-- Data records --
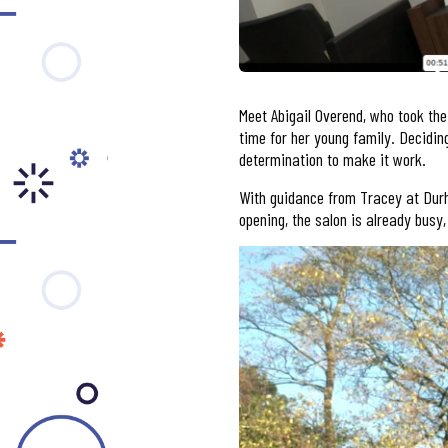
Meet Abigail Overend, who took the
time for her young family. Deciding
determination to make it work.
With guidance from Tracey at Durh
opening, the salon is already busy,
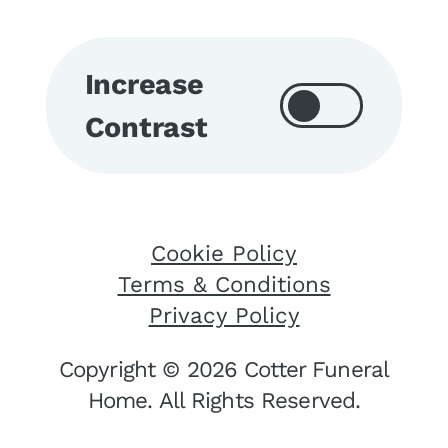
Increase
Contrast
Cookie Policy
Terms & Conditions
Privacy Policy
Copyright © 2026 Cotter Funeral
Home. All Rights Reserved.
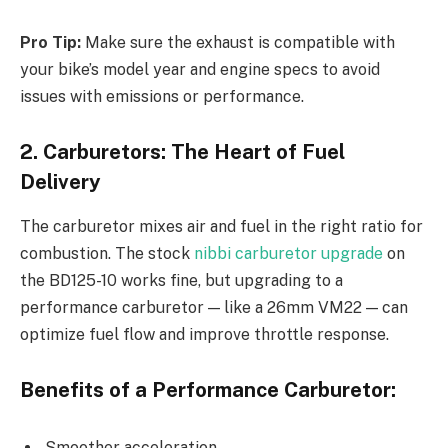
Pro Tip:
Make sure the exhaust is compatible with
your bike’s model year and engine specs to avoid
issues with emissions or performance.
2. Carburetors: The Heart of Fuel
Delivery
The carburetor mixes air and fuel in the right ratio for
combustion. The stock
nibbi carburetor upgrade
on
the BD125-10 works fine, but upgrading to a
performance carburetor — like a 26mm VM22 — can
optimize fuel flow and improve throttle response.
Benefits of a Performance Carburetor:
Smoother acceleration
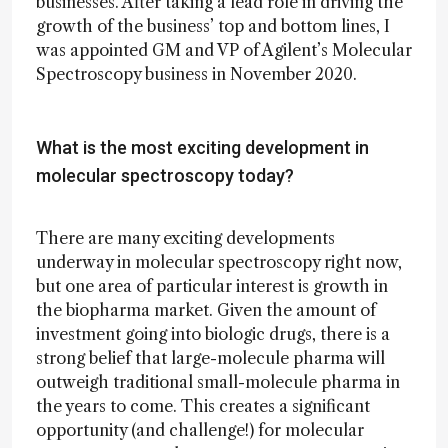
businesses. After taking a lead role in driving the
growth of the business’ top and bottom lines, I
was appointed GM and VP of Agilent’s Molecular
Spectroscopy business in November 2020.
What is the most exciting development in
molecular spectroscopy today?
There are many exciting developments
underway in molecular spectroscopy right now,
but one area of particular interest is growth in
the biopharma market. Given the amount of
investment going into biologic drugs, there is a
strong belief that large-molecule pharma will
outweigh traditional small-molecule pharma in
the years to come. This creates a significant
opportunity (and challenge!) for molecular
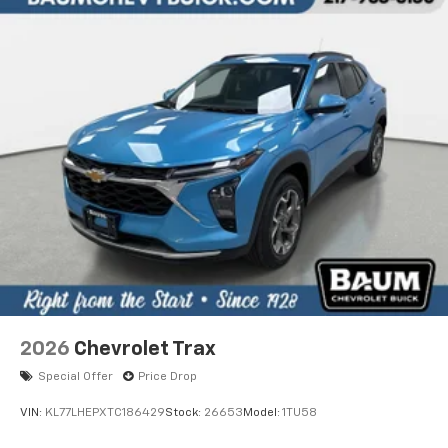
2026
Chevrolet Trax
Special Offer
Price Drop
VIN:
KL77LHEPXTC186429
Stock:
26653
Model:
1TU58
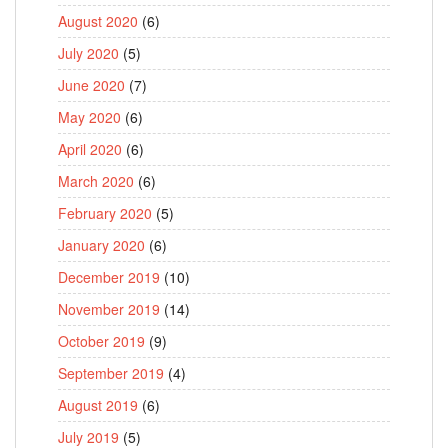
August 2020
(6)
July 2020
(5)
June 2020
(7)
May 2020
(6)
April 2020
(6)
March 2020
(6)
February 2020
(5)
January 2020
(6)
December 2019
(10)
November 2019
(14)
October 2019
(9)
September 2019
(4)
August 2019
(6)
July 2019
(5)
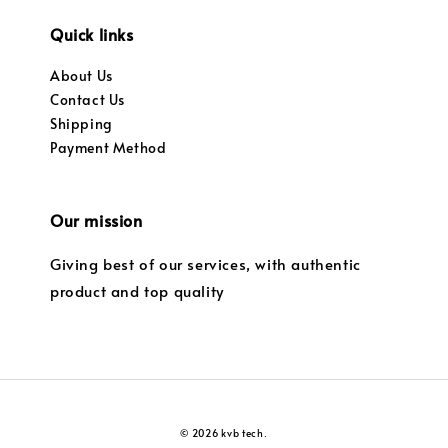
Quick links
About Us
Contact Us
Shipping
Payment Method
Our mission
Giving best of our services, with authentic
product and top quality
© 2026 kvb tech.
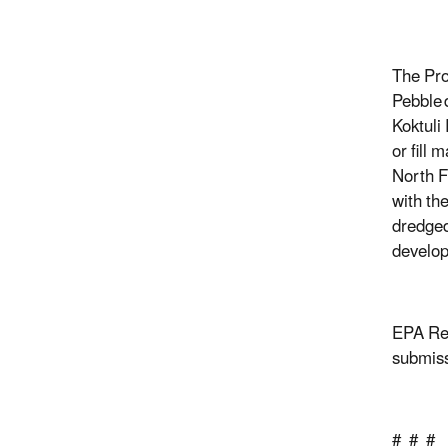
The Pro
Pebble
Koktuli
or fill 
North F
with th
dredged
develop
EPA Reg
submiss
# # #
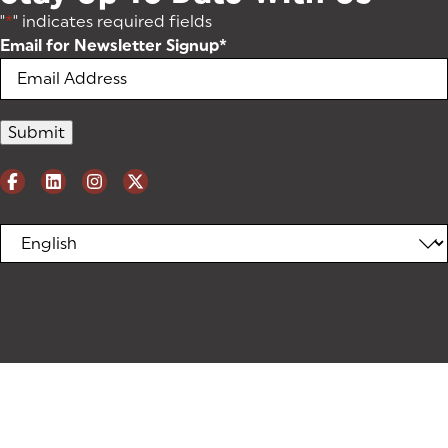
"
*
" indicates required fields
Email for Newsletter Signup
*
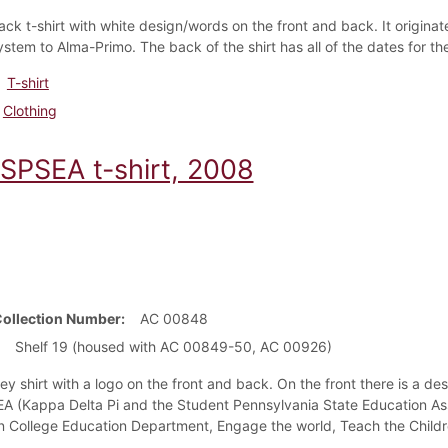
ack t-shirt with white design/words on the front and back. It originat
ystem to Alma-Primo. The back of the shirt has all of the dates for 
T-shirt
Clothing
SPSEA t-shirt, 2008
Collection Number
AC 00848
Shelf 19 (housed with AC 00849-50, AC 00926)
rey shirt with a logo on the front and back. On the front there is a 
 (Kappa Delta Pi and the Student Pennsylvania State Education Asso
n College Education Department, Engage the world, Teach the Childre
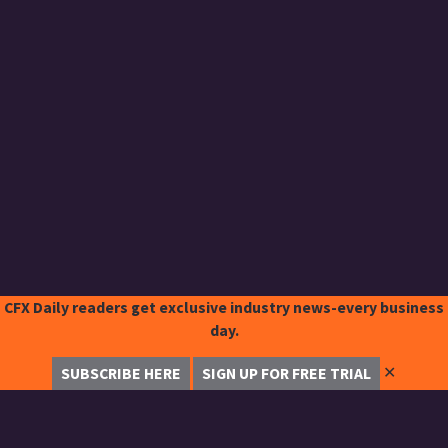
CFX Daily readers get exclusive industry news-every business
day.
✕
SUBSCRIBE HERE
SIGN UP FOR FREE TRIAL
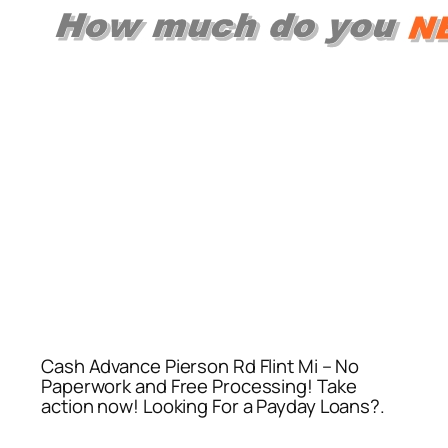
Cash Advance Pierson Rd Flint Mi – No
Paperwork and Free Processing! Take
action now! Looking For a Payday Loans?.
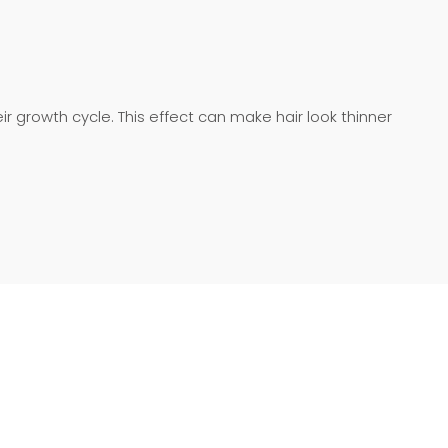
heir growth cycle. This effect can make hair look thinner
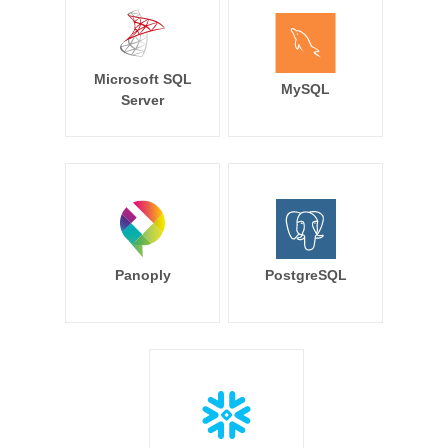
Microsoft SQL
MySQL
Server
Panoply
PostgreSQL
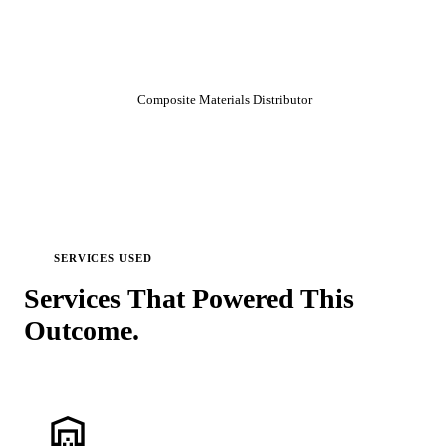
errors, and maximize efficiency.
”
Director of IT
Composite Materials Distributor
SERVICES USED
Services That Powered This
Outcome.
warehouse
---
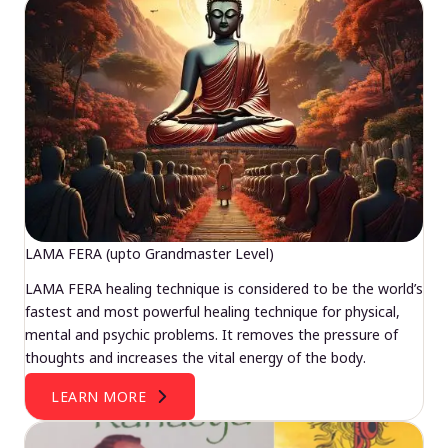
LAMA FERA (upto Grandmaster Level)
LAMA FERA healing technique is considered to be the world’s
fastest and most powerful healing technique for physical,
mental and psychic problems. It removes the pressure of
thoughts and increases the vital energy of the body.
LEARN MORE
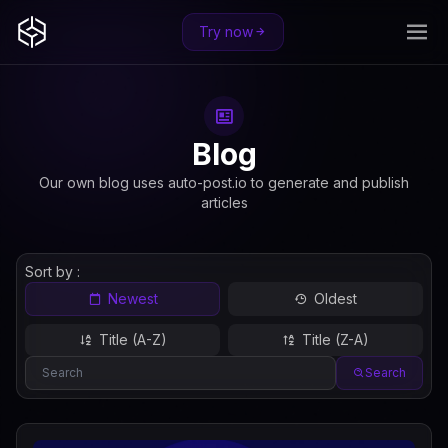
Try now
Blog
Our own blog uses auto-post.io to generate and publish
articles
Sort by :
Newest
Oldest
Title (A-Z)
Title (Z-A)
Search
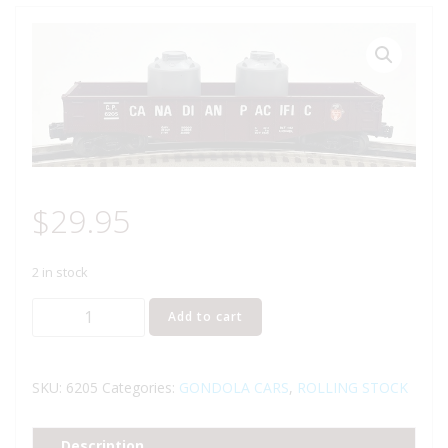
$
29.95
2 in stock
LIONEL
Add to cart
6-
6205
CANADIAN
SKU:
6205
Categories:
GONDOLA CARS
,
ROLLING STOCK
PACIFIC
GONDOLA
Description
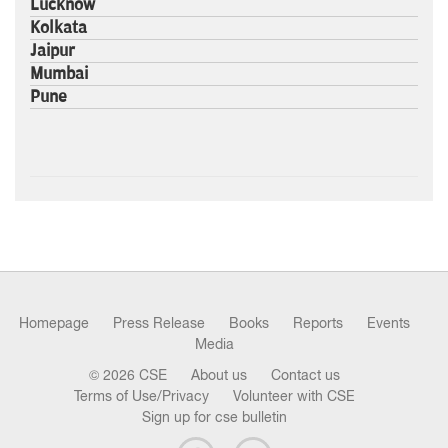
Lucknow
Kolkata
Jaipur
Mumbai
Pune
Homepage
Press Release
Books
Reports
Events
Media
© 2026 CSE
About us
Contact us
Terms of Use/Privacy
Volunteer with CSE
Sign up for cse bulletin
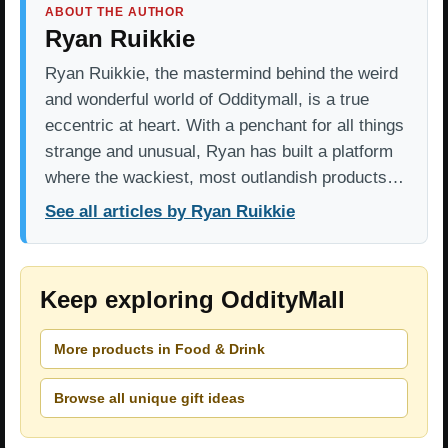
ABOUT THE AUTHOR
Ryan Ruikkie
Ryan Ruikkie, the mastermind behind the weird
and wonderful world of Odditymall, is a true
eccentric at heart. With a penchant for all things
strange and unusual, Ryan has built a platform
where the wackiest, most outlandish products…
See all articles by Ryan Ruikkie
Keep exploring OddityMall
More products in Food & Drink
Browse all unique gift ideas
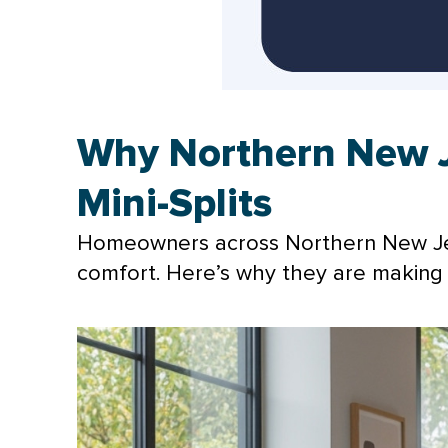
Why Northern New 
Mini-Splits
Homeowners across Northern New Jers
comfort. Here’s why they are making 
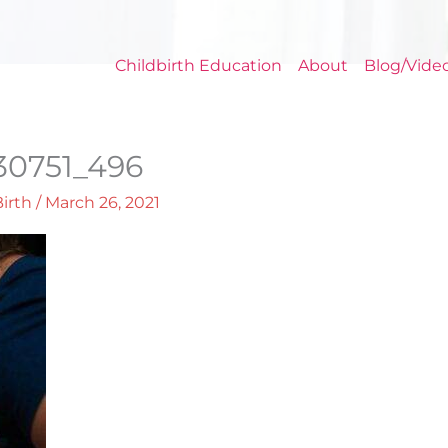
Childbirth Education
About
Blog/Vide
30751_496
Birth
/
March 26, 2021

-- Task description --
Transcribe only the lines above that start at the line containing "With guidance from Tracey at Durh" and end at the line containing "strong belief that large-molecule pharma will". Omit pictures.

-- Response below --
With guidance from Tracey at Durh
opening, the salon is already busy,
Increase
Contrast
Cookie Policy
Terms & Conditions
Privacy Policy
Copyright © 2026 Cotter Funeral
Home. All Rights Reserved.
Pro Tip:
Make sure the exhaust is compatible with
your bike’s model year and engine specs to avoid
issues with emissions or performance.
2. Carburetors: The Heart of Fuel
Delivery
The carburetor mixes air and fuel in the right ratio for
combustion. The stock
nibbi carburetor upgrade
on
the BD125-10 works fine, but upgrading to a
performance carburetor — like a 26mm VM22 — can
optimize fuel flow and improve throttle response.
Benefits of a Performance Carburetor:
Smoother acceleration
businesses. After taking a lead role in driving the
growth of the business’ top and bottom lines, I
was appointed GM and VP of Agilent’s Molecular
Spectroscopy business in November 2020.
What is the most exciting development in
molecular spectroscopy today?
There are many exciting developments
underway in molecular spectroscopy right now,
but one area of particular interest is growth in
the biopharma market. Given the amount of
investment going into biologic drugs, there is a
strong belief that large-molecule pharma will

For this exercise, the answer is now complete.